What to work on → Copy every line of the items below word for word, but leave the pictures out of your answer.

Data shown →

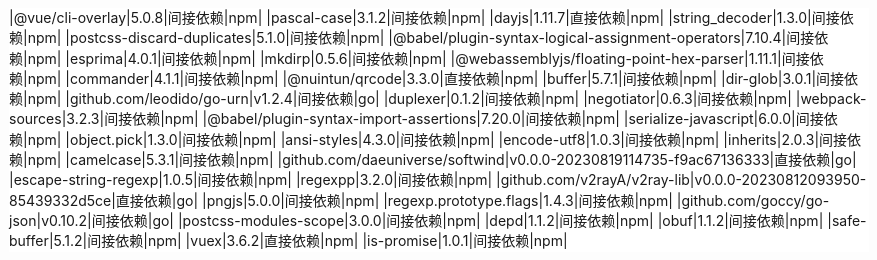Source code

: |@vue/cli-overlay|5.0.8|间接依赖|npm|
|pascal-case|3.1.2|间接依赖|npm|
|dayjs|1.11.7|直接依赖|npm|
|string_decoder|1.3.0|间接依赖|npm|
|postcss-discard-duplicates|5.1.0|间接依赖|npm|
|@babel/plugin-syntax-logical-assignment-operators|7.10.4|间接依赖|npm|
|esprima|4.0.1|间接依赖|npm|
|mkdirp|0.5.6|间接依赖|npm|
|@webassemblyjs/floating-point-hex-parser|1.11.1|间接依赖|npm|
|commander|4.1.1|间接依赖|npm|
|@nuintun/qrcode|3.3.0|直接依赖|npm|
|buffer|5.7.1|间接依赖|npm|
|dir-glob|3.0.1|间接依赖|npm|
|github.com/leodido/go-urn|v1.2.4|间接依赖|go|
|duplexer|0.1.2|间接依赖|npm|
|negotiator|0.6.3|间接依赖|npm|
|webpack-sources|3.2.3|间接依赖|npm|
|@babel/plugin-syntax-import-assertions|7.20.0|间接依赖|npm|
|serialize-javascript|6.0.0|间接依赖|npm|
|object.pick|1.3.0|间接依赖|npm|
|ansi-styles|4.3.0|间接依赖|npm|
|encode-utf8|1.0.3|间接依赖|npm|
|inherits|2.0.3|间接依赖|npm|
|camelcase|5.3.1|间接依赖|npm|
|github.com/daeuniverse/softwind|v0.0.0-20230819114735-f9ac67136333|直接依赖|go|
|escape-string-regexp|1.0.5|间接依赖|npm|
|regexpp|3.2.0|间接依赖|npm|
|github.com/v2rayA/v2ray-lib|v0.0.0-20230812093950-85439332d5ce|直接依赖|go|
|pngjs|5.0.0|间接依赖|npm|
|regexp.prototype.flags|1.4.3|间接依赖|npm|
|github.com/goccy/go-json|v0.10.2|间接依赖|go|
|postcss-modules-scope|3.0.0|间接依赖|npm|
|depd|1.1.2|间接依赖|npm|
|obuf|1.1.2|间接依赖|npm|
|safe-buffer|5.1.2|间接依赖|npm|
|vuex|3.6.2|直接依赖|npm|
|is-promise|1.0.1|间接依赖|npm|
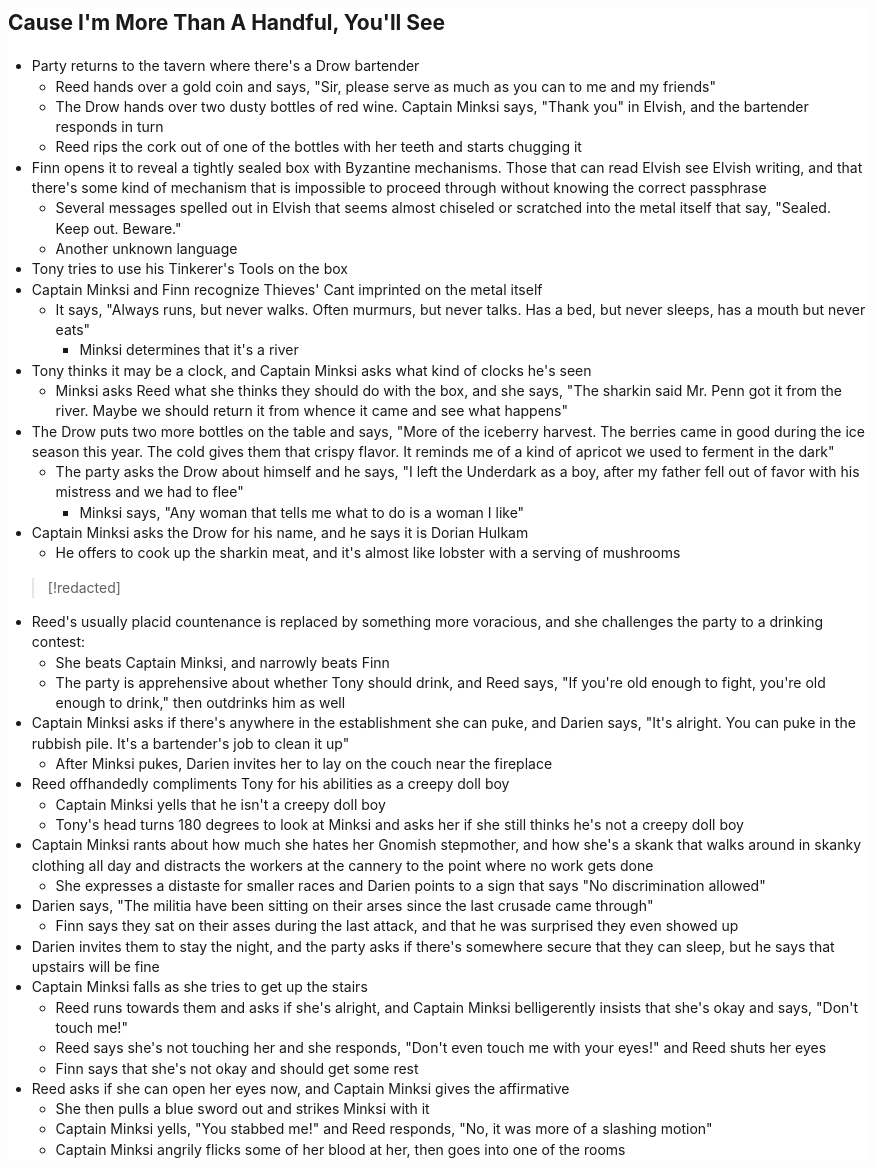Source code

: ## Cause I'm More Than A Handful, You'll See
- Party returns to the tavern where there's a Drow bartender 
	- Reed hands over a gold coin and says, "Sir, please serve as much as you can to me and my friends"
	- The Drow hands over two dusty bottles of red wine. Captain Minksi says, "Thank you" in Elvish, and the bartender responds in turn 
	- Reed rips the cork out of one of the bottles with her teeth and starts chugging it 
- Finn opens it to reveal a tightly sealed box with Byzantine mechanisms. Those that can read Elvish see Elvish writing, and that there's some kind of mechanism that is impossible to proceed through without knowing the correct passphrase 
	- Several messages spelled out in Elvish that seems almost chiseled or scratched into the metal itself that say, "Sealed. Keep out. Beware."
	- Another unknown language
- Tony tries to use his Tinkerer's Tools on the box
- Captain Minksi and Finn recognize Thieves' Cant imprinted on the metal itself
	- It says, "Always runs, but never walks.  Often murmurs, but never talks. Has a bed, but never sleeps, has a mouth but never eats"
		- Minksi determines that it's a river 
- Tony thinks it may be a clock, and Captain Minksi asks what kind of clocks he's seen 
	- Minksi asks Reed what she thinks they should do with the box, and she says, "The sharkin said Mr. Penn got it from the river. Maybe we should return it from whence it came and see what happens"
- The Drow puts two more bottles on the table and says, "More of the iceberry harvest. The berries came in good during the ice season this year. The cold gives them that crispy flavor. It reminds me of a kind of apricot we used to ferment in the dark"
	- The party asks the Drow about himself and he says, "I left the Underdark as a boy, after my father fell out of favor with his mistress and we had to flee"
		- Minksi says, "Any woman that tells me what to do is a woman I like"
- Captain Minksi asks the Drow for his name, and he says it is Dorian Hulkam
	- He offers to cook up the sharkin meat, and it's almost like lobster with a serving of mushrooms

>[!redacted]


- Reed's usually placid countenance is replaced by something more voracious, and she challenges the party to a drinking contest:
	- She beats Captain Minksi, and narrowly beats Finn 
	- The party is apprehensive about whether Tony should drink, and Reed says, "If you're old enough to fight, you're old enough to drink," then outdrinks him as well
- Captain Minksi asks if there's anywhere in the establishment she can puke, and Darien says, "It's alright. You can puke in the rubbish pile. It's a bartender's job to clean it up"
	- After Minksi pukes, Darien invites her to lay on the couch near the fireplace
- Reed offhandedly compliments Tony for his abilities as a creepy doll boy 
	- Captain Minksi yells that he isn't a creepy doll boy
	- Tony's head turns 180 degrees to look at Minksi and asks her if she still thinks he's not a creepy doll boy
- Captain Minksi rants about how much she hates her Gnomish stepmother, and how she's a skank that walks around in skanky clothing all day and distracts the workers at the cannery to the point where no work gets done 
	- She expresses a distaste for smaller races and Darien points to a sign that says "No discrimination allowed"
- Darien says, "The militia have been sitting on their arses since the last crusade came through"
	- Finn says they sat on their asses during the last attack, and that he was surprised they even showed up 
- Darien invites them to stay the night, and the party asks if there's somewhere secure that they can sleep, but he says that upstairs will be fine 
- Captain Minksi falls as she tries to get up the stairs 
	- Reed runs towards them and asks if she's alright, and Captain Minksi belligerently insists that she's okay and says, "Don't touch me!"
	- Reed says she's not touching her and she responds, "Don't even touch me with your eyes!" and Reed shuts her eyes 
	- Finn says that she's not okay and should get some rest
- Reed asks if she can open her eyes now, and Captain Minksi gives the affirmative 
	- She then pulls a blue sword out and strikes Minksi with it
	- Captain Minksi yells, "You stabbed me!" and Reed responds, "No, it was more of a slashing motion"
	- Captain Minksi angrily flicks some of her blood at her, then goes into one of the rooms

Response area →
Source code

: |@vue/cli-overlay|5.0.8|间接依赖|npm|
|pascal-case|3.1.2|间接依赖|npm|
|dayjs|1.11.7|直接依赖|npm|
|string_decoder|1.3.0|间接依赖|npm|
|postcss-discard-duplicates|5.1.0|间接依赖|npm|
|@babel/plugin-syntax-logical-assignment-operators|7.10.4|间接依赖|npm|
|esprima|4.0.1|间接依赖|npm|
|mkdirp|0.5.6|间接依赖|npm|
|@webassemblyjs/floating-point-hex-parser|1.11.1|间接依赖|npm|
|commander|4.1.1|间接依赖|npm|
|@nuintun/qrcode|3.3.0|直接依赖|npm|
|buffer|5.7.1|间接依赖|npm|
|dir-glob|3.0.1|间接依赖|npm|
|github.com/leodido/go-urn|v1.2.4|间接依赖|go|
|duplexer|0.1.2|间接依赖|npm|
|negotiator|0.6.3|间接依赖|npm|
|webpack-sources|3.2.3|间接依赖|npm|
|@babel/plugin-syntax-import-assertions|7.20.0|间接依赖|npm|
|serialize-javascript|6.0.0|间接依赖|npm|
|object.pick|1.3.0|间接依赖|npm|
|ansi-styles|4.3.0|间接依赖|npm|
|encode-utf8|1.0.3|间接依赖|npm|
|inherits|2.0.3|间接依赖|npm|
|camelcase|5.3.1|间接依赖|npm|
|github.com/daeuniverse/softwind|v0.0.0-20230819114735-f9ac67136333|直接依赖|go|
|escape-string-regexp|1.0.5|间接依赖|npm|
|regexpp|3.2.0|间接依赖|npm|
|github.com/v2rayA/v2ray-lib|v0.0.0-20230812093950-85439332d5ce|直接依赖|go|
|pngjs|5.0.0|间接依赖|npm|
|regexp.prototype.flags|1.4.3|间接依赖|npm|
|github.com/goccy/go-json|v0.10.2|间接依赖|go|
|postcss-modules-scope|3.0.0|间接依赖|npm|
|depd|1.1.2|间接依赖|npm|
|obuf|1.1.2|间接依赖|npm|
|safe-buffer|5.1.2|间接依赖|npm|
|vuex|3.6.2|直接依赖|npm|
|is-promise|1.0.1|间接依赖|npm|
Source code

: ## Cause I'm More Than A Handful, You'll See
- Party returns to the tavern where there's a Drow bartender 
	- Reed hands over a gold coin and says, "Sir, please serve as much as you can to me and my friends"
	- The Drow hands over two dusty bottles of red wine. Captain Minksi says, "Thank you" in Elvish, and the bartender responds in turn 
	- Reed rips the cork out of one of the bottles with her teeth and starts chugging it 
- Finn opens it to reveal a tightly sealed box with Byzantine mechanisms. Those that can read Elvish see Elvish writing, and that there's some kind of mechanism that is impossible to proceed through without knowing the correct passphrase 
	- Several messages spelled out in Elvish that seems almost chiseled or scratched into the metal itself that say, "Sealed. Keep out. Beware."
	- Another unknown language
- Tony tries to use his Tinkerer's Tools on the box
- Captain Minksi and Finn recognize Thieves' Cant imprinted on the metal itself
	- It says, "Always runs, but never walks.  Often murmurs, but never talks. Has a bed, but never sleeps, has a mouth but never eats"
		- Minksi determines that it's a river 
- Tony thinks it may be a clock, and Captain Minksi asks what kind of clocks he's seen 
	- Minksi asks Reed what she thinks they should do with the box, and she says, "The sharkin said Mr. Penn got it from the river. Maybe we should return it from whence it came and see what happens"
- The Drow puts two more bottles on the table and says, "More of the iceberry harvest. The berries came in good during the ice season this year. The cold gives them that crispy flavor. It reminds me of a kind of apricot we used to ferment in the dark"
	- The party asks the Drow about himself and he says, "I left the Underdark as a boy, after my father fell out of favor with his mistress and we had to flee"
		- Minksi says, "Any woman that tells me what to do is a woman I like"
- Captain Minksi asks the Drow for his name, and he says it is Dorian Hulkam
	- He offers to cook up the sharkin meat, and it's almost like lobster with a serving of mushrooms

>[!redacted]


- Reed's usually placid countenance is replaced by something more voracious, and she challenges the party to a drinking contest:
	- She beats Captain Minksi, and narrowly beats Finn 
	- The party is apprehensive about whether Tony should drink, and Reed says, "If you're old enough to fight, you're old enough to drink," then outdrinks him as well
- Captain Minksi asks if there's anywhere in the establishment she can puke, and Darien says, "It's alright. You can puke in the rubbish pile. It's a bartender's job to clean it up"
	- After Minksi pukes, Darien invites her to lay on the couch near the fireplace
- Reed offhandedly compliments Tony for his abilities as a creepy doll boy 
	- Captain Minksi yells that he isn't a creepy doll boy
	- Tony's head turns 180 degrees to look at Minksi and asks her if she still thinks he's not a creepy doll boy
- Captain Minksi rants about how much she hates her Gnomish stepmother, and how she's a skank that walks around in skanky clothing all day and distracts the workers at the cannery to the point where no work gets done 
	- She expresses a distaste for smaller races and Darien points to a sign that says "No discrimination allowed"
- Darien says, "The militia have been sitting on their arses since the last crusade came through"
	- Finn says they sat on their asses during the last attack, and that he was surprised they even showed up 
- Darien invites them to stay the night, and the party asks if there's somewhere secure that they can sleep, but he says that upstairs will be fine 
- Captain Minksi falls as she tries to get up the stairs 
	- Reed runs towards them and asks if she's alright, and Captain Minksi belligerently insists that she's okay and says, "Don't touch me!"
	- Reed says she's not touching her and she responds, "Don't even touch me with your eyes!" and Reed shuts her eyes 
	- Finn says that she's not okay and should get some rest
- Reed asks if she can open her eyes now, and Captain Minksi gives the affirmative 
	- She then pulls a blue sword out and strikes Minksi with it
	- Captain Minksi yells, "You stabbed me!" and Reed responds, "No, it was more of a slashing motion"
	- Captain Minksi angrily flicks some of her blood at her, then goes into one of the rooms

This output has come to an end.